KB: That is across all specialties. The ACGME wants there to be true common program requirements. It is certainly up to the Residency Review Committees (RRCs) if they want to impose stricter limits. If Medicine wants to continue to have a 16-hour cap for interns, their RRC is more than welcome to do that. But this was the most flexibility that the ACGME was willing to afford programs, and I think their revisions were thoughtful. They did one thing that was slightly different than what we tested. In the trial, we eliminated the 24 plus 4 daily cap for residents. The ACGME said it wants to keep 24 plus 4 as the general cap. But if a resident needs to stay and wants to stay, they can for the care of one patient. But it has to be of their own accord. So essentially, if you're in an operation, stabilizing a patient, or doing a case that you want to do, you can stay longer than that cap. I think that was a common sense revision that turned out to be better than what we tested in the trial.
RW: It sounds like you're impressed with ACGME in deciding to do this and the way that they responded to your results. First, is that accurate? And second, what do you think they've learned more cosmically about policy changes based on your work?

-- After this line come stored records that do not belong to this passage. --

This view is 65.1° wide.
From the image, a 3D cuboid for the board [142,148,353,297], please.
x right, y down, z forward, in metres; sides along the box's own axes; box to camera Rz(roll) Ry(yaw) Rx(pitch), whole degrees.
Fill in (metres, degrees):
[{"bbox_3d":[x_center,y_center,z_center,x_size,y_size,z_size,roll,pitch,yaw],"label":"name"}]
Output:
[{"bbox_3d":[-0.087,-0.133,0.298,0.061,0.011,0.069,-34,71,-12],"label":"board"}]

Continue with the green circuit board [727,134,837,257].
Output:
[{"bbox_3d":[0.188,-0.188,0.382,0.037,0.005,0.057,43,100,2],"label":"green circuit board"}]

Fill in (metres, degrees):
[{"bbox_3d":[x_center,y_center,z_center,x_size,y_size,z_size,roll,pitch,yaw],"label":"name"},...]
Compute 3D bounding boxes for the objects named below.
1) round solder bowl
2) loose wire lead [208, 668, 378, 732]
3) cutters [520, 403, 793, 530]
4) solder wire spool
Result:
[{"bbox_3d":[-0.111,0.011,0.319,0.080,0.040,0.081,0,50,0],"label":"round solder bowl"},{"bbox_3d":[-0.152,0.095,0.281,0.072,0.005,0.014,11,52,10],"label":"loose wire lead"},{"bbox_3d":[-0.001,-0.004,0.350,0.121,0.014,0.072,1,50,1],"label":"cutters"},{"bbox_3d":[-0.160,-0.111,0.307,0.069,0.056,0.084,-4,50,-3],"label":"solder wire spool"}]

KB: It's fair to say that I was impressed. I think the whole country is impressed with how the ACGME handled this. They had been in a phase of imposing more and more duty hour restrictions, and in the face of evidence they took a year and a half to critically evaluate the evidence and all prior evidence and take expert testimony and put together a series of thoughtful recommendations that reflected the sentiment of the medical community—plus it was in line with the evidence.
I think the ACGME now realizes that you can inform policy with high-level evidence, particularly if they help to support it, and they would be receptive to using the results of that trial to inform policy. Going forward, the ACGME would like us to continue to monitor duty hour effects now that flexibility will be the rule. We'll check for any degradation in patient outcomes or resident well-being over the next several years. The next time they want to test the policy, they should have a mechanism. We've essentially created a trials group of these 119 programs across the country to test a new duty hour policy or a new educational intervention, and then let that evidence guide a subsequent policy change.

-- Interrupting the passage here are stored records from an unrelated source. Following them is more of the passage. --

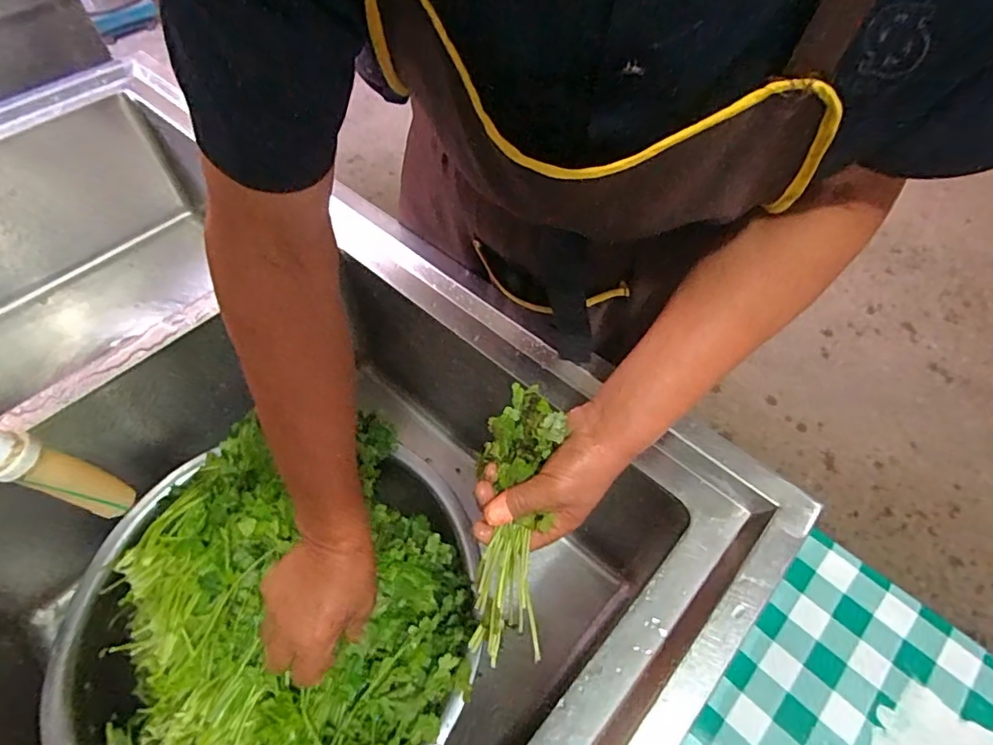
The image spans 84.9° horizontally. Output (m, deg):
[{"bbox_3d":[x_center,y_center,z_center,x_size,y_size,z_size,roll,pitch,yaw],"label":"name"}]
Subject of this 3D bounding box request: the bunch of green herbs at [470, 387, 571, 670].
[{"bbox_3d":[0.014,0.117,0.458,0.064,0.077,0.222,8,79,6],"label":"bunch of green herbs"}]

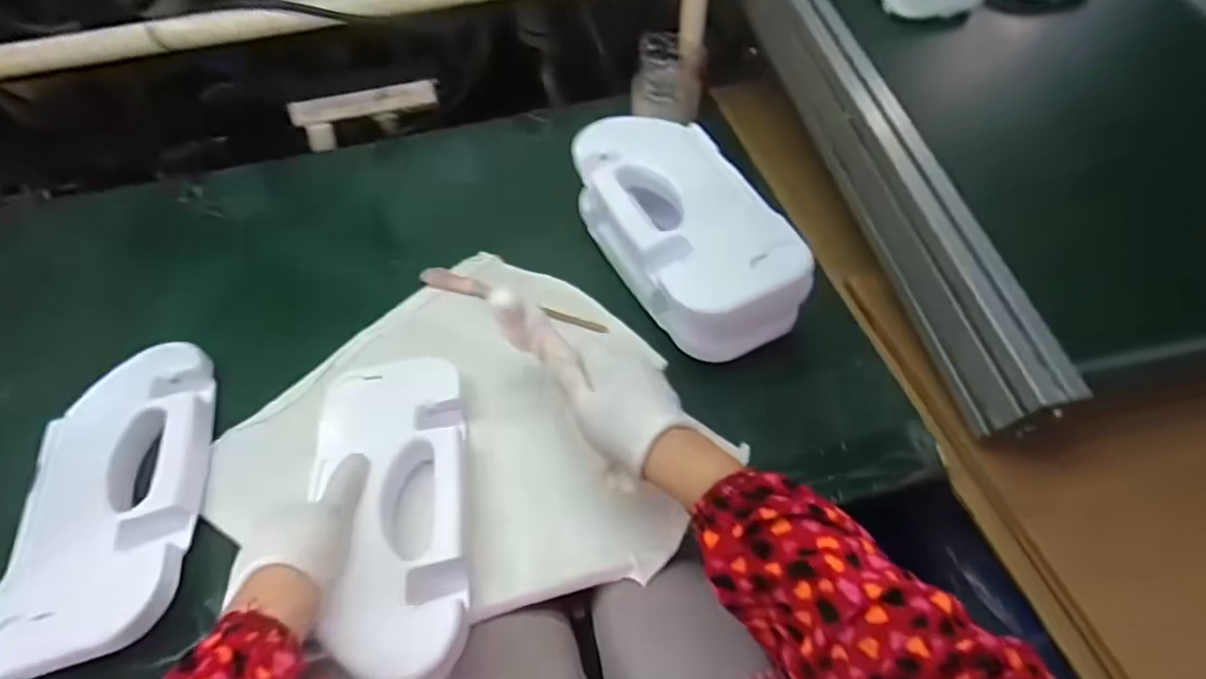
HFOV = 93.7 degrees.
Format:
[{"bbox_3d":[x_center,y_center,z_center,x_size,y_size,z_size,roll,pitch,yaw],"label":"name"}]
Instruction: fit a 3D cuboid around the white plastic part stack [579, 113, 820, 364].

RW: Let's say I'm [ACGME CEO] Thomas Nasca and I say the next big question in the training world is the balance between oversight and autonomy. Say I'm worried that we're producing graduates who are not ready to be fully autonomous. I want to test whether we've gotten that calibration right. If ACGME called and asked, "Would you be willing to do this, and structurally how might you test that," what would you say?

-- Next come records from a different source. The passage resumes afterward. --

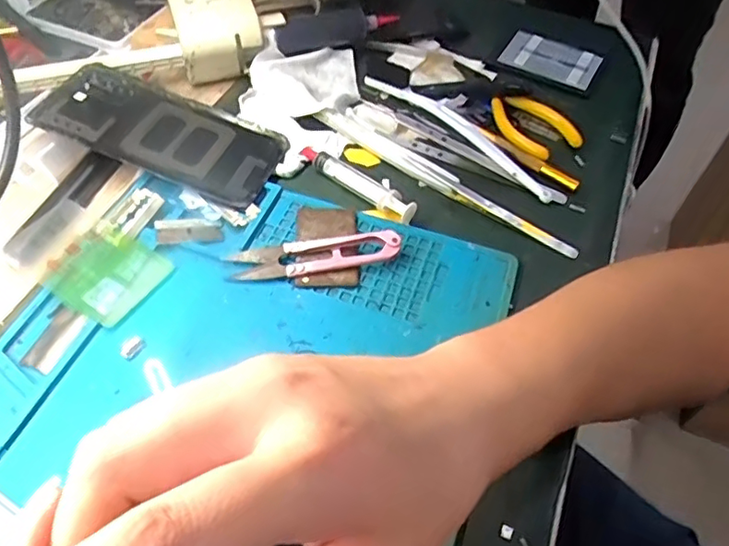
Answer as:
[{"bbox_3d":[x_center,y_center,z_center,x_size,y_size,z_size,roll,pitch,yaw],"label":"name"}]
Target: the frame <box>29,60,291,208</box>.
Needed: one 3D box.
[{"bbox_3d":[-0.137,-0.097,0.402,0.158,0.005,0.072,22,54,4],"label":"frame"}]

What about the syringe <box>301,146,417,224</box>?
[{"bbox_3d":[-0.006,-0.062,0.394,0.093,0.012,0.014,34,57,20],"label":"syringe"}]

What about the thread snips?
[{"bbox_3d":[-0.029,-0.012,0.351,0.099,0.016,0.024,-8,53,-11],"label":"thread snips"}]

KB: I'd say yes. Making sure that we can train residents and give them the right autonomy with strong supervision is the next frontier. In the operating room, certainly they can do certain portions of the operation with the attending surgeon watching closely but not guiding them along. That's going to take training attendings even more about how to teach and how to break the operation up into components and considering how to graduate residents along. A lot of interesting initiatives are focusing on this issue in the surgical community to try to advance supervision and autonomy. We would welcome the chance to test these approaches using this large group of programs we've assembled.